● 引用文:
++++++++++
それ以外の一般庶民には「選ぶ」などとは夢のような話で、待機者の多い比較的安い施設に「選んでもらう」というのが現状、選べる立場ではない。
うちのおばあちゃんの今回の入所は「施設見学から約十日で入所」というスピードだった。どうしても五月連休の前の土日ですませたかったから。
長距離の移動で介護タクシーが渋滞に巻き込まれたら不安だし、引越し荷物の到着が遅れるのも困る。引越し業者の手配も難しいだろう。
「選べる」立場にない場合は、「空きがあったら即決」だ。迷っていたら他の人にとられてしまう。老人には「もっと条件のいい所を」待つ時間がない。
今回入居できたのは「空きが出て、待機者がいない」からだが、それには理由がある。第一として、家賃が高い。八万円、管理費は別で。
近隣のワンルームマンションより二万円ほど高い。ミニキッチンと浴室がないことを考えたら三万円は高い。その上に管理費が三万円付く。
神戸の老人マンションは家賃が九万三千円、それに管理費と生活サービス料が付いて十三万六千円だった。狭くなるが家賃はそうかわらない。
管理費は生活サービス料ということで全員定額、つまり家賃が十一万円というのに等しい。介護事業は家賃でもうけるしかないのか。
++++++++++
● 演習用入力:

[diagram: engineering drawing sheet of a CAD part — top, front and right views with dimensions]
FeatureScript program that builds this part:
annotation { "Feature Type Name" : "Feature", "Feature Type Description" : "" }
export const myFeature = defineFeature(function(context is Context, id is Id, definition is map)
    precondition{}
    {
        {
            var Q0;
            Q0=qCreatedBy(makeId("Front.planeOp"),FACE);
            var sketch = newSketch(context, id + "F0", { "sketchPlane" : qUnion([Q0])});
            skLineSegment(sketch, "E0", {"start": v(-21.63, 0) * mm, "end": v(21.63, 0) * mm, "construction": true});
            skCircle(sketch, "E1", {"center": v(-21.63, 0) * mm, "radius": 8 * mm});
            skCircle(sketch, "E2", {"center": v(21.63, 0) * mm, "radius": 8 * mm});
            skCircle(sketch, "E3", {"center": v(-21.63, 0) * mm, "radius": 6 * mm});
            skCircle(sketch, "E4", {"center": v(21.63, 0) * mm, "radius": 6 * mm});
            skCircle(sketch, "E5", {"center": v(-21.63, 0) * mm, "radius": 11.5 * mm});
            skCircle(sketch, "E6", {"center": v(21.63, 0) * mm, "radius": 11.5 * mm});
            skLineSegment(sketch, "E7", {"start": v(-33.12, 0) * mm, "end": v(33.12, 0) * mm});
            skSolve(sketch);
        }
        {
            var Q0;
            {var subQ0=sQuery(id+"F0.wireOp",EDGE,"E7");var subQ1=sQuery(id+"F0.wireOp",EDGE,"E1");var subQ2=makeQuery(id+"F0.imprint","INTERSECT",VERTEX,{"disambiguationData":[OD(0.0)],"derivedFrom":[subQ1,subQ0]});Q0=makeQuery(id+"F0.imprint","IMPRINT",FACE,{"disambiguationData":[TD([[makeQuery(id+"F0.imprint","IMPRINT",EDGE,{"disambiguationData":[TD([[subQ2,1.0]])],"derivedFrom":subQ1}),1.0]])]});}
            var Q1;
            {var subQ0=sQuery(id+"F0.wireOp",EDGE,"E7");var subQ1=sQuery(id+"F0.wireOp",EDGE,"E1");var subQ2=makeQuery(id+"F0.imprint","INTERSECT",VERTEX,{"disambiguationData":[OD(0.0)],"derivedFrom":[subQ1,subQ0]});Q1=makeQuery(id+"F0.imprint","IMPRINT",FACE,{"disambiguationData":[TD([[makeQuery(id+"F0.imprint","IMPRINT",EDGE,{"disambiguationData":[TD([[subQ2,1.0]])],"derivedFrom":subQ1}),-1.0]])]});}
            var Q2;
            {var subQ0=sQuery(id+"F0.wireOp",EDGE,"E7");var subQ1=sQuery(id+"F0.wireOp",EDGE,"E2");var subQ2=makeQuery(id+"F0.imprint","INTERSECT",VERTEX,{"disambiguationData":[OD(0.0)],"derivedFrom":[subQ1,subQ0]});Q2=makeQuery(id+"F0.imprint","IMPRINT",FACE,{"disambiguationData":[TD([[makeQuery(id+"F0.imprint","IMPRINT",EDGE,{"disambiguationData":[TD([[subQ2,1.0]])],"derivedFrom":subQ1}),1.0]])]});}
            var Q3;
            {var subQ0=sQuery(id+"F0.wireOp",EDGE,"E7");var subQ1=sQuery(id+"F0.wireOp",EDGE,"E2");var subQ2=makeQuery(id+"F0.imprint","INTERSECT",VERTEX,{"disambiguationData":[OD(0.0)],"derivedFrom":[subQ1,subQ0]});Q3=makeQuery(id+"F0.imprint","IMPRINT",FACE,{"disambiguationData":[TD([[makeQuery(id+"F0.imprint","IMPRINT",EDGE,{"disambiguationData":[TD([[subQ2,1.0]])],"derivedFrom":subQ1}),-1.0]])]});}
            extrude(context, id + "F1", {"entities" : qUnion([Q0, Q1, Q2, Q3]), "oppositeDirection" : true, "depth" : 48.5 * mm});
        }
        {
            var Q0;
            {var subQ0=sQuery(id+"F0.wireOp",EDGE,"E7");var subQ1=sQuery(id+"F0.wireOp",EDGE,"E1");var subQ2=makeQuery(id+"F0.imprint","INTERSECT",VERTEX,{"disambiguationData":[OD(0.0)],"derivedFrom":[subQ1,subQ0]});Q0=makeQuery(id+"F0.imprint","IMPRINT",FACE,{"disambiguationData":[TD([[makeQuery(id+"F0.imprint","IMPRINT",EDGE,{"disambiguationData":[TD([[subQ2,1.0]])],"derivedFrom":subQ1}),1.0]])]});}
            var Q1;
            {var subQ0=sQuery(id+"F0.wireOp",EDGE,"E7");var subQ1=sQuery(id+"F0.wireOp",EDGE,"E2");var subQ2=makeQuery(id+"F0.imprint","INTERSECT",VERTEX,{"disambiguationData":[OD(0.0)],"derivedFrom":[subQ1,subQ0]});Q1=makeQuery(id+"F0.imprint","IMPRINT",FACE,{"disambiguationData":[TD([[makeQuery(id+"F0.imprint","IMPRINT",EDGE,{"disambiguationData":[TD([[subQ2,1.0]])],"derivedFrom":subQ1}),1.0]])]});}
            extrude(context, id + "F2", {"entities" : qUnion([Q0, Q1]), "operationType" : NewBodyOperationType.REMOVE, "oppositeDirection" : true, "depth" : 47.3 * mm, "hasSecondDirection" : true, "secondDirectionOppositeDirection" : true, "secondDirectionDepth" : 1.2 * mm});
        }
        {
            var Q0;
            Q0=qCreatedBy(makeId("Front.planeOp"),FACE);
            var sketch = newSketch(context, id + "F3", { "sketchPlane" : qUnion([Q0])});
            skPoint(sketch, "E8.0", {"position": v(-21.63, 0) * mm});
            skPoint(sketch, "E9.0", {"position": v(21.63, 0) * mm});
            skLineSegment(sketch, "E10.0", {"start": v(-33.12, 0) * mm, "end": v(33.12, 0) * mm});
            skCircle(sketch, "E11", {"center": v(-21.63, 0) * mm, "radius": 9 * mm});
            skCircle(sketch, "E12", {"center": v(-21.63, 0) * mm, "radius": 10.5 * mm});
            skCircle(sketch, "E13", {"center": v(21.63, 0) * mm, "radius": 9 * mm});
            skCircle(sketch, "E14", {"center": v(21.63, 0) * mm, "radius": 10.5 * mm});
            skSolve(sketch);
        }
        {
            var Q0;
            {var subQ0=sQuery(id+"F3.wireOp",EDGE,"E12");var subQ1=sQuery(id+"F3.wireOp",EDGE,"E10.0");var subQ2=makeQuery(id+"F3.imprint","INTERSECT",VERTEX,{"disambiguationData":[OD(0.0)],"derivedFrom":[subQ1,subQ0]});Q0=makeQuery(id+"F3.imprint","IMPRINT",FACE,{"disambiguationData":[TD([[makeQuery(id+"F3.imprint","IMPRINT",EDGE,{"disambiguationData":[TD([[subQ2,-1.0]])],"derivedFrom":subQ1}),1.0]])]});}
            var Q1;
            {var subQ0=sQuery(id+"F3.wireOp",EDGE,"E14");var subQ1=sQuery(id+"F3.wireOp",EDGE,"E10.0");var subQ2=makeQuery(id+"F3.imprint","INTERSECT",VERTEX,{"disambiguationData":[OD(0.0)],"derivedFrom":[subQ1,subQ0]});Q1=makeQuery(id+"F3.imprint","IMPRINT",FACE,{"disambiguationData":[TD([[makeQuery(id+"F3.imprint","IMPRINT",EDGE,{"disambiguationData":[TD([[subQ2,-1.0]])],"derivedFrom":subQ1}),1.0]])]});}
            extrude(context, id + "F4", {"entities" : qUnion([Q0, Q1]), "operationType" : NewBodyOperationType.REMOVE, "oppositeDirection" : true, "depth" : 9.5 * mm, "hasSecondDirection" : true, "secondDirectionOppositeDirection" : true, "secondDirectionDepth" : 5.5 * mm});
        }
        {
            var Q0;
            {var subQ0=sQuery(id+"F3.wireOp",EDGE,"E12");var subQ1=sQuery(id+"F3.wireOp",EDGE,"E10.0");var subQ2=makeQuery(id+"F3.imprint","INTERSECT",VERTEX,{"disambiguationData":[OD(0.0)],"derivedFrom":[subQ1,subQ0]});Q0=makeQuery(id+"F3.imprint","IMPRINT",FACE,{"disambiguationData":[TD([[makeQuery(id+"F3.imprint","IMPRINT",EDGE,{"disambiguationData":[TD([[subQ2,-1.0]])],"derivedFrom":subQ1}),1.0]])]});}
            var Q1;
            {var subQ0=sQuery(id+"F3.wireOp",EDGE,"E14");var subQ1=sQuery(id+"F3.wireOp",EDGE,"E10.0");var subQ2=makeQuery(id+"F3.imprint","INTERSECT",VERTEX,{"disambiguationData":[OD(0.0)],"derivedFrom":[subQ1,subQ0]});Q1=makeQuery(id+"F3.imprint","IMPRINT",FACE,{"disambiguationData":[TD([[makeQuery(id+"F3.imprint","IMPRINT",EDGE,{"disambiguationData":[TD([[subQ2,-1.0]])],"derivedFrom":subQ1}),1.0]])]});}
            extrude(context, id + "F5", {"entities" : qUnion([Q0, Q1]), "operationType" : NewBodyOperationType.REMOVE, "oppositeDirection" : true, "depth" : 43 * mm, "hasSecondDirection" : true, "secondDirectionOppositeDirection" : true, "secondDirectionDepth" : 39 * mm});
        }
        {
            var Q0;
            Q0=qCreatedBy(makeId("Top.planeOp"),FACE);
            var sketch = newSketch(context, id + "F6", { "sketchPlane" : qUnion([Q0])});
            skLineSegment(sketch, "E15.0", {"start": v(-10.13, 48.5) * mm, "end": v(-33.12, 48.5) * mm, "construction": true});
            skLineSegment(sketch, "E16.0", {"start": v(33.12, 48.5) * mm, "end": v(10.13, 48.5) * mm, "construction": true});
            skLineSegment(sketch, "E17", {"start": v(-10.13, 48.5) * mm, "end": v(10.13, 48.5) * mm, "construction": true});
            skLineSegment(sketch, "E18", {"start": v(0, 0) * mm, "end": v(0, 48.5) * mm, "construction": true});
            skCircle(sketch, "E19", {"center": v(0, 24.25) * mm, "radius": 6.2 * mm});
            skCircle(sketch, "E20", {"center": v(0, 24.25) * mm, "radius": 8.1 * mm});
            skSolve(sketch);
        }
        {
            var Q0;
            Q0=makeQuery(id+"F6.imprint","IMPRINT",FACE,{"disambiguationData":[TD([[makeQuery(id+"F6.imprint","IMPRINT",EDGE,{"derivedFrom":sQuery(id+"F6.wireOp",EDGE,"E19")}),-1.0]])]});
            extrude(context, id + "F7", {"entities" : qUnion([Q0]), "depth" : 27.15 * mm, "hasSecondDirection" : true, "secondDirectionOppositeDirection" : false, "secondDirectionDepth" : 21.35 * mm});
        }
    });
++++++++++
● 課題 A: 引用文によると、おばあちゃんは施設見学からどれくらいで入所しましたか。
● 課題 B: エントリの中で文字列「newSketch」を含む行はいくつありますか。数だけを答えてください。

● 期待される出力 A: 施設見学から約十日で入所しました。

● 期待される出力 B: 3